After the training Opolot realised that the facilities in Kumi and his team had improved service delivery in the areas of; teamwork, time management, resources management improved, there was regular communication, continuous quality improvement, easy resolution of conflict as well as appreciation and rewards.
Dr. Richard Obeti, District Health Officer, Bunyangabu, District was a qualified medical doctor who also found himself in leadership by chance.
“Caring Together introduced the concept of leadership in health workers. As time went on I found unique things like clear measurable indicators, flexibility, and now I know that you can adjust to the people you serve,” said Dr. Obeti. “It is a very unique and sustainable,” he said.

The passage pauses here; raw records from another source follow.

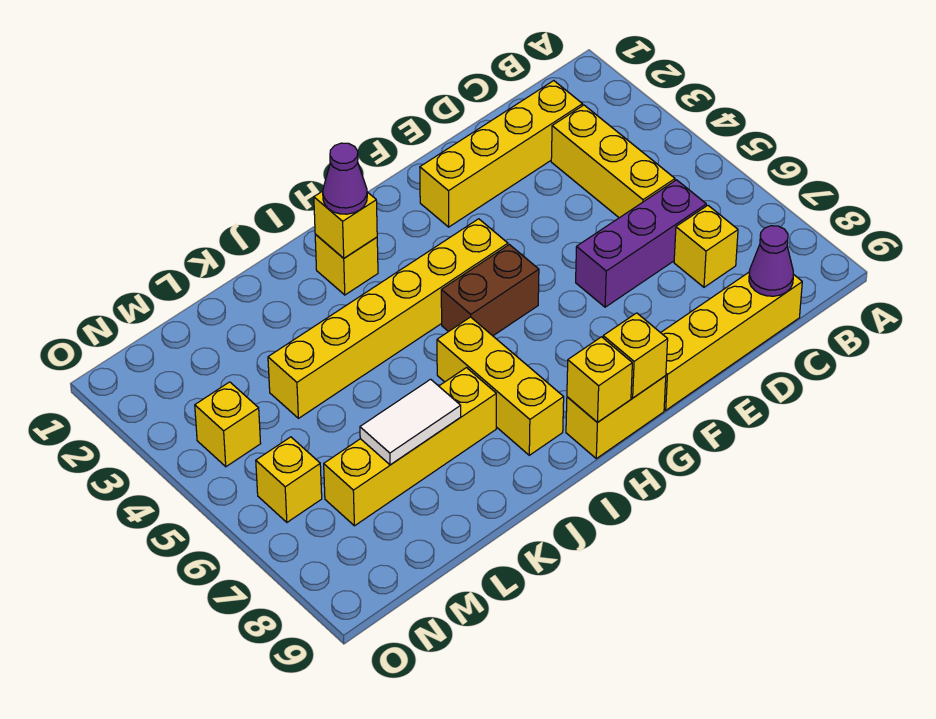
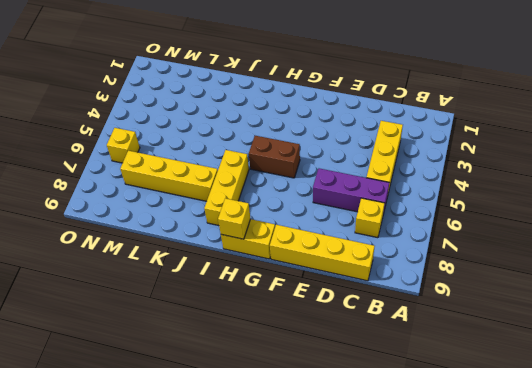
none -> yellow brick C2:F2 level 1
none -> yellow brick G4:L4 level 1
none -> yellow brick I2 level 1

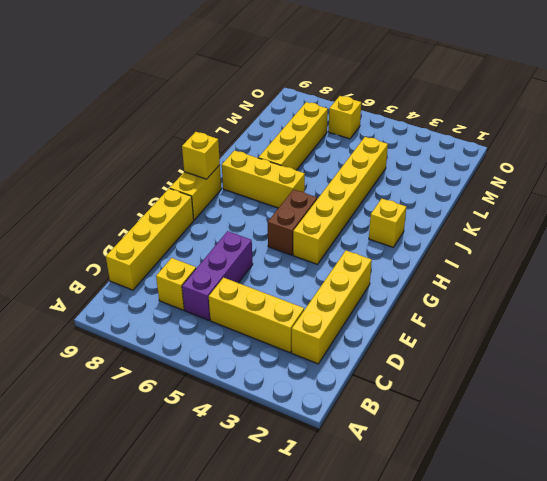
none -> yellow brick N4 level 1
none -> purple cone C9 level 2
none -> yellow brick G9 level 2

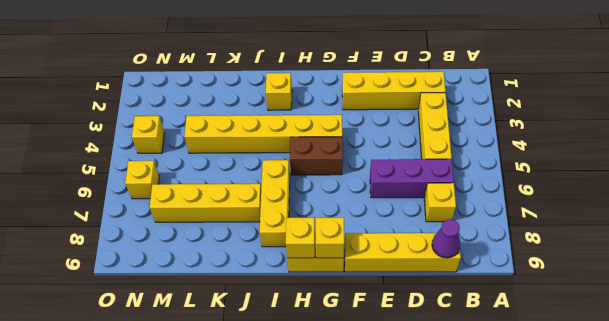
none -> yellow brick I2 level 2
none -> white tile K7:L7 level 2
none -> purple cone I2 level 3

In another setting, the people who attend Katooke health center III were adjusted to open on time and the patients were assured of finding health workers at their duty stations. “It is different now at the health center. We come early and leave early to go farming,” says Cathy Nyangoma who lives and attends Katooke health center III.
“We work as a team. We also resolved that our patients will report early and leave early. You cannot be at home at 8.30 am when patients are waiting, said Martin Businge Holden, a senior Clinical officer and the in-charge at Katooke health center III in Kyenjojo district.
As a result of implementing what he learned from the Caring Togather project the patient retention at Katooke is 90% and the team stands by their motto of ‘work early and leave early’. This model is also perfect not only because their clientele is farmers but also because 83% are children who depend on care takers for their health needs.
As a result of the success of this project, government officials have assured that they will take it up and strengthen Uganda’s healthcare system.
Sarah Opendi the State Minister for Health, in charge of General Duties, says based on lessons from the Caring Together Project the vices such as late coming and early departure from duty, negligence of duty, inappropriate facility duty rosters and off-duty guidelines would be stamped out.
Studies done on Uganda’s health system show that absenteeism of health workers costs the government of up to 40% of their time of employment.
Opendi says this innovation from Baylor-Uganda which has culminated in the formation of a Health Leadership Academy would be used for admission criteria, harmonization of the fees structure with the Ministry of Health, the Ministry of Education and Sports and National Council for Higher Education among others.
“I want to assure all of you that Government will put this valuable contribution to great use because these outcomes are going to enrich our Ministerial Policy statement especially on Human Resources for Health,” says Opendi.
The Baylor-Uganda leadership academy that will train health workers in leadership was launched at an International Summit on Leadership in Healthcare.
“Age has caught up with me but hopefully now that this Baylor leadership Academy has started I can enjoy quality health care services during my retirement,” said Opolot.